Estruturada e disseminada internacionalmente a partir da passagem do século XIX para o século XX, a escola pública já passou por muitas transformações. Da escola isolada, funcionando na casa do próprio professor ou em instalações improvisadas, ao grupo escolar de aspecto monumental, edificado no centro das cidades mais importantes, e que se tornaram um dos símbolos das realizações da Primeira República, até escola de instalações mais simples e funcionais, por meio da qual se procurou responder à ampliação da população urbana, a qual se fez acompanhar pela demanda crescente por vagas, muitos desafios precisaram ser enfrentados no processo de democratização da educação pública. Ao longo do tempo, o ambiente das escolas também se viu profundamente transformado pela renovação das teorias pedagógicas, que passaram a atribuir importância cada vez maior à atividade e à autonomia dos alunos e pelo surgimento de novas tecnologias e técnicas de ensino.
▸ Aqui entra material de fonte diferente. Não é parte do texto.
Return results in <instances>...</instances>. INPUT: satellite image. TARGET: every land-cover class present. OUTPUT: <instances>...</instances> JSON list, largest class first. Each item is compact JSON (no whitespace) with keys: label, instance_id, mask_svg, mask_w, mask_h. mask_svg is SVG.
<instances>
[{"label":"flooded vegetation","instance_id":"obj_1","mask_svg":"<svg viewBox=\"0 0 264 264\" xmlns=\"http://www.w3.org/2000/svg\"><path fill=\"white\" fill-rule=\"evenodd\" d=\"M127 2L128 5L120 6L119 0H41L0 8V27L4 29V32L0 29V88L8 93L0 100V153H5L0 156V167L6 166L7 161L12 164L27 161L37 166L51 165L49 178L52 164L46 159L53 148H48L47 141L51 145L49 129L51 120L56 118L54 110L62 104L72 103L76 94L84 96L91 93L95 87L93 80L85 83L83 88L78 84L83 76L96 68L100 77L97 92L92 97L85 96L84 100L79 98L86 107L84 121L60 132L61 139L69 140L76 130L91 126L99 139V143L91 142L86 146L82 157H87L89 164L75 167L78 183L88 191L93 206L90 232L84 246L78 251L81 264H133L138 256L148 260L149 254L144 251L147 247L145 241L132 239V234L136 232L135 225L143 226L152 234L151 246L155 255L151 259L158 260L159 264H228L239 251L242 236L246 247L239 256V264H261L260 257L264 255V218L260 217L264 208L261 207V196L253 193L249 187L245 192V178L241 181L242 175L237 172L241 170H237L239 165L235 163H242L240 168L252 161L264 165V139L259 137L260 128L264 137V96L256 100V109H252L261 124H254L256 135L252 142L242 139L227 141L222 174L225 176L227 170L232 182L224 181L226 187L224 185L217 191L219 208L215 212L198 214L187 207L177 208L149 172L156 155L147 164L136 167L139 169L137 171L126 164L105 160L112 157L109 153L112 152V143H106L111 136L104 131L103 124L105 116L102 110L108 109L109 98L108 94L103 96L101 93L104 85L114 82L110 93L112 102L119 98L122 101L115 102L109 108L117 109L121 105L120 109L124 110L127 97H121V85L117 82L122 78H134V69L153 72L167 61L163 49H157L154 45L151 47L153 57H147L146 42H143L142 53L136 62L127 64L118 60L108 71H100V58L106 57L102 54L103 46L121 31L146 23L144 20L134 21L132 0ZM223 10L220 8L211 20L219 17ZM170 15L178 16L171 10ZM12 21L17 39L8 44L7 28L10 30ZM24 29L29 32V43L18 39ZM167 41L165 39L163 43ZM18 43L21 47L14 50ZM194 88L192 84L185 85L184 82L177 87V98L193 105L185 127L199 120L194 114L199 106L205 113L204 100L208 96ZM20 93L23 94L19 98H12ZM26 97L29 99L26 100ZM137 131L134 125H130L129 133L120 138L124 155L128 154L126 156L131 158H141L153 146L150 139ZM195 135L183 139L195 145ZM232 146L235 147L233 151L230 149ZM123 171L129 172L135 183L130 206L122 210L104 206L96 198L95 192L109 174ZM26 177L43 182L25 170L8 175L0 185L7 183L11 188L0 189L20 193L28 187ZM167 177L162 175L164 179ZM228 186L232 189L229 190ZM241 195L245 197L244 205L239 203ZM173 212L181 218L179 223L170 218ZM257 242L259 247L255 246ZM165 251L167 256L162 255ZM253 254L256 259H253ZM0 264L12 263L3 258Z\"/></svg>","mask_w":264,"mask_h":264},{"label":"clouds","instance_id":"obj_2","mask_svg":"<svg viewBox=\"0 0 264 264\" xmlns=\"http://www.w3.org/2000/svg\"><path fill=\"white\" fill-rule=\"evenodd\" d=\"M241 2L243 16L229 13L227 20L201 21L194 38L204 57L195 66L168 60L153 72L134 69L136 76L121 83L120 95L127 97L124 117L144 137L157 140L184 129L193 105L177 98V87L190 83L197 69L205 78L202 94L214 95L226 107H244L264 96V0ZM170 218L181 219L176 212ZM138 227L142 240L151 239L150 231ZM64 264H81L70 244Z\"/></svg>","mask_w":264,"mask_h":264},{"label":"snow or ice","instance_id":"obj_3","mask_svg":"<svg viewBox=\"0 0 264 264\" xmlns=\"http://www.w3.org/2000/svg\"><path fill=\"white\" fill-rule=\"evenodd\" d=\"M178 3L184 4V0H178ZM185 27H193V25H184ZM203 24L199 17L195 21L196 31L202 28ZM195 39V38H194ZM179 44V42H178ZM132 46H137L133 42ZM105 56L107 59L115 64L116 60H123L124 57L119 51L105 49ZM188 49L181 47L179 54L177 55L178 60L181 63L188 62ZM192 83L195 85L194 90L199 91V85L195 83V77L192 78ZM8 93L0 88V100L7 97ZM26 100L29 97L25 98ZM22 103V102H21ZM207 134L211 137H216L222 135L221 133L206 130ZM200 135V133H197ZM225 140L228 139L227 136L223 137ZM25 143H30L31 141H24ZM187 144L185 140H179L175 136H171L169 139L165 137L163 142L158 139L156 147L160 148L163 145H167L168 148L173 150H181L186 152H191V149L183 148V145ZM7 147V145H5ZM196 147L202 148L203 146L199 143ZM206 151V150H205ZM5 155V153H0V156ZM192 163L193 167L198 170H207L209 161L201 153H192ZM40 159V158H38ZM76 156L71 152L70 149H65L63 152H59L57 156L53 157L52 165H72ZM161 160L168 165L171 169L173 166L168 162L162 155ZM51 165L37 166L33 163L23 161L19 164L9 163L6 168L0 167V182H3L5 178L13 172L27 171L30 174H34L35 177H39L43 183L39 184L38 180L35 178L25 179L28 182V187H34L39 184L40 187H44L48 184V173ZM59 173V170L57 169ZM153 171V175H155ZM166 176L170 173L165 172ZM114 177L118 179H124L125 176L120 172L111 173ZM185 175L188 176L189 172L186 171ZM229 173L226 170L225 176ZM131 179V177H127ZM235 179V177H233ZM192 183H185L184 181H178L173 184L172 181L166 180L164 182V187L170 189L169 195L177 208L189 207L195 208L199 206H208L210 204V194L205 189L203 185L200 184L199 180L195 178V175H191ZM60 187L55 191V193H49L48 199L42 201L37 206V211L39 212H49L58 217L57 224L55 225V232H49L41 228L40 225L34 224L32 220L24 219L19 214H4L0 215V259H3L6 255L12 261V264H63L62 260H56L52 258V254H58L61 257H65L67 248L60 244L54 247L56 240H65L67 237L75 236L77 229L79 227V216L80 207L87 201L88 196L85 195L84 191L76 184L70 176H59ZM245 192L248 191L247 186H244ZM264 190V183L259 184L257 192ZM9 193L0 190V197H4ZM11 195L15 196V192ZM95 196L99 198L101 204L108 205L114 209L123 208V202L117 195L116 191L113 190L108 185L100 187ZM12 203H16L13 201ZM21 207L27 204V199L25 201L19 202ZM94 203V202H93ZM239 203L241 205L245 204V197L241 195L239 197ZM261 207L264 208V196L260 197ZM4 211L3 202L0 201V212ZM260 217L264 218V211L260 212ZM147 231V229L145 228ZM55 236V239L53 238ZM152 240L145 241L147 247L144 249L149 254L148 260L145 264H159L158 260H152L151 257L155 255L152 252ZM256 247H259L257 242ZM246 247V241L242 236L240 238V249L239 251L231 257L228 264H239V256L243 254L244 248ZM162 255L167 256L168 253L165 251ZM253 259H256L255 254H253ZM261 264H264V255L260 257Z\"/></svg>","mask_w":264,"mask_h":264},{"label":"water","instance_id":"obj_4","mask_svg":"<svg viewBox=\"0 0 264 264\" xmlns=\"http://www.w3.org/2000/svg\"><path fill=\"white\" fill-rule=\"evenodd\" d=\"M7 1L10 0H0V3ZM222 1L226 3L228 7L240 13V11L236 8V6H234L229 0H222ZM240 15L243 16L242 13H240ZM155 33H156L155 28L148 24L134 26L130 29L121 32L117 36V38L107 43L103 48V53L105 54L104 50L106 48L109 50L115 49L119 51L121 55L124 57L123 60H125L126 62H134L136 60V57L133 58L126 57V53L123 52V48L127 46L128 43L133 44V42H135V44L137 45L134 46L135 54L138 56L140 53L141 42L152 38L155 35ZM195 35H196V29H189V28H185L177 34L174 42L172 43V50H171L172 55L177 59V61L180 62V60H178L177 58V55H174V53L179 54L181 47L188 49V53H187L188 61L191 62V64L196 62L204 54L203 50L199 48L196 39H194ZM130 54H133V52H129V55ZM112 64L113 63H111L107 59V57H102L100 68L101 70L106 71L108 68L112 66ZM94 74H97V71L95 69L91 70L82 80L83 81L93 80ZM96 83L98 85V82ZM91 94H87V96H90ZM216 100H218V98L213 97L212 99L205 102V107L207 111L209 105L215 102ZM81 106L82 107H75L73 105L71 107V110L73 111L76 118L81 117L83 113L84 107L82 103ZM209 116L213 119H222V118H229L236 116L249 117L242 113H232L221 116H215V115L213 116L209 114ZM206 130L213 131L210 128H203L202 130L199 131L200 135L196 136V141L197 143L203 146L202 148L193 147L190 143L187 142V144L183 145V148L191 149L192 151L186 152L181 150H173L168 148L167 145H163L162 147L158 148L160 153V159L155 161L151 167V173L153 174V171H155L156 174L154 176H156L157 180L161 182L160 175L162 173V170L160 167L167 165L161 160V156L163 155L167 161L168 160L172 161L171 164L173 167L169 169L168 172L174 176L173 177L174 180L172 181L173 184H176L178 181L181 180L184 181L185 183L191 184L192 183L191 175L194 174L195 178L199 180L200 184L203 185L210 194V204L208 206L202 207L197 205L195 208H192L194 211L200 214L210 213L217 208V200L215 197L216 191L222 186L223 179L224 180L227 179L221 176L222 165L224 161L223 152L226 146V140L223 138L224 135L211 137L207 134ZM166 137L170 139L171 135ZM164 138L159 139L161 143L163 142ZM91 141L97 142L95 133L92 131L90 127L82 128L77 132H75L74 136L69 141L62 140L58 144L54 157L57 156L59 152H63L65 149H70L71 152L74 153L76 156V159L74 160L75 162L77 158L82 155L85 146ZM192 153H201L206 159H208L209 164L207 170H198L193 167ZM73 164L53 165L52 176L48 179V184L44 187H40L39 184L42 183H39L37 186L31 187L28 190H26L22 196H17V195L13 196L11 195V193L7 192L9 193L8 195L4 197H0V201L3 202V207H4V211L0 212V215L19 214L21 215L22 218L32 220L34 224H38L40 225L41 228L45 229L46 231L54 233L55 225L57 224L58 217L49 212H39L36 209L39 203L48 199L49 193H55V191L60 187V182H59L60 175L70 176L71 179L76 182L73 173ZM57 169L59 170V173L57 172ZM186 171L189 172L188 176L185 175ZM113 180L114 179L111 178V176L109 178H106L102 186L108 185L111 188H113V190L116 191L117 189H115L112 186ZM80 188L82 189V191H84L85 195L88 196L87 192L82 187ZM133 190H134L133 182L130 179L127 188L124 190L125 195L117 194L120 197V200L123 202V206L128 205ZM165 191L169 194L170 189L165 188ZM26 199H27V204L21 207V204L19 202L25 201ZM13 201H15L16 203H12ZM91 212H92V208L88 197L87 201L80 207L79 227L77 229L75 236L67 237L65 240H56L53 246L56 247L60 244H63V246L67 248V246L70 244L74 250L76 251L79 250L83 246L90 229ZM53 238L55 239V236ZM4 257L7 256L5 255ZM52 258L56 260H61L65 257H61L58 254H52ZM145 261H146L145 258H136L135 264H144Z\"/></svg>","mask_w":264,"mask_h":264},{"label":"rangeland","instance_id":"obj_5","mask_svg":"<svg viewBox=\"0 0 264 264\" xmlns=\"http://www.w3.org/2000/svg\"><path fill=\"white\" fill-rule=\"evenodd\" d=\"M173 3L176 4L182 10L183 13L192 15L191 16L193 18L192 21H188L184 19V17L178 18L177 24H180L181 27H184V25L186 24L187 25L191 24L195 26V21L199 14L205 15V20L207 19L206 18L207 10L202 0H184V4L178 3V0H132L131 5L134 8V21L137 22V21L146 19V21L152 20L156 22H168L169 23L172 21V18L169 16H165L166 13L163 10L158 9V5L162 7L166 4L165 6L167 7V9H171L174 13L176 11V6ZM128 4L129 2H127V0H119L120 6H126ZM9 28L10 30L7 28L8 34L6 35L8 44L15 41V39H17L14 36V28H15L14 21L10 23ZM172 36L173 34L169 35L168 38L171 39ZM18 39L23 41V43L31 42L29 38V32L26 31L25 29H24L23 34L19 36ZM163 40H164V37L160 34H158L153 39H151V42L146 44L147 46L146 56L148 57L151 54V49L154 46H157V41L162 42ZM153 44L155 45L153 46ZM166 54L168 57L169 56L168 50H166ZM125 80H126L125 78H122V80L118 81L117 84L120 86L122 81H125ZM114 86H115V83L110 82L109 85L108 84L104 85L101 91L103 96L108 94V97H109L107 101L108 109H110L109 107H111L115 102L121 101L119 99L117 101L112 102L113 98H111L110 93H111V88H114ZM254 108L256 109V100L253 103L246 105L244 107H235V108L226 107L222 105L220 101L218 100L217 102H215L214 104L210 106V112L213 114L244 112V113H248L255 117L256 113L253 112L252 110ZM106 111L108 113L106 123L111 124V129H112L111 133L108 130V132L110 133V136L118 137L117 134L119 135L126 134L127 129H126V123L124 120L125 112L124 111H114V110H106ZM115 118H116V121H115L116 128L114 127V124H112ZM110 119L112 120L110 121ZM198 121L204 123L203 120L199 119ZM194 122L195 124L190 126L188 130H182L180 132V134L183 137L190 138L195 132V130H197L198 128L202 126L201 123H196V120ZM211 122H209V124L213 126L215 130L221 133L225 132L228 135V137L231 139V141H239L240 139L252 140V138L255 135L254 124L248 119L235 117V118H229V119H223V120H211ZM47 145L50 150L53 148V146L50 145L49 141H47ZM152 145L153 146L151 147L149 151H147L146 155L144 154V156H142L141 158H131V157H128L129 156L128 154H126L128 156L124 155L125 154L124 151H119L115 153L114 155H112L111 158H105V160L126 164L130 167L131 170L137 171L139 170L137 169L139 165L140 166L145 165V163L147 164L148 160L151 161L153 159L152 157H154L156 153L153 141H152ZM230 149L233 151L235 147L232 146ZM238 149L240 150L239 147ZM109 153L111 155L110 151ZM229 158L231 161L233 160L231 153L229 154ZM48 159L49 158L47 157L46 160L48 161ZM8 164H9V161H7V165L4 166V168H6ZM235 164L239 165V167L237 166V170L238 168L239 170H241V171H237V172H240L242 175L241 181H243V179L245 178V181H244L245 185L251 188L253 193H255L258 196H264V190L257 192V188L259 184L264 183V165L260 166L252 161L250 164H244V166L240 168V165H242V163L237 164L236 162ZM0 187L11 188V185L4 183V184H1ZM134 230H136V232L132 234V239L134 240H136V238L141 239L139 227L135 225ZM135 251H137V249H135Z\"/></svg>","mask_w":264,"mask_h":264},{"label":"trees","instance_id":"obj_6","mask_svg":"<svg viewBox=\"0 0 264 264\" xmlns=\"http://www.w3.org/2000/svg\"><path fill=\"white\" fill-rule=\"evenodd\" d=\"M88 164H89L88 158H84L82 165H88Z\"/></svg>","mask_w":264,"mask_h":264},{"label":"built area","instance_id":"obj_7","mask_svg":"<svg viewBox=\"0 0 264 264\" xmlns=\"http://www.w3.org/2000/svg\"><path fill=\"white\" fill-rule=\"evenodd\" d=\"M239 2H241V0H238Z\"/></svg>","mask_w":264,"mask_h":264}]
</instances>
Com a difusão do ideário escolanovista, as escolas se tornaram mais horizontais e abertas ao espaço externo, as mesas e cadeiras, anteriormente fixadas no assoalho da sala de aula para garantir a ordem, foram substituídas por outras móveis, para permitir a realização de trabalho em grupos e outras atividades. Décadas mais tarde, em diversas escolas as salas de aula foram transformadas em salas ambiente, destinadas ao ensino de uma disciplina específica e caracterizadas de acordo com o conteúdo da matéria. Outras escolas experimentaram outros arranjos, como a derrubada das paredes divisórias entre as salas de aula e a organização das atividades de ensino em salões amplos, reunindo alunos de diferentes faixas etárias. As tecnologias audiovisuais, gradativamente incorporadas ao ensino, também impactaram o ambiente escolar, demandando inclusive adaptações ou instalações próprias, como laboratórios de informática e salas adaptadas à exibição de vídeos, instalação de equipamentos multimídia etc.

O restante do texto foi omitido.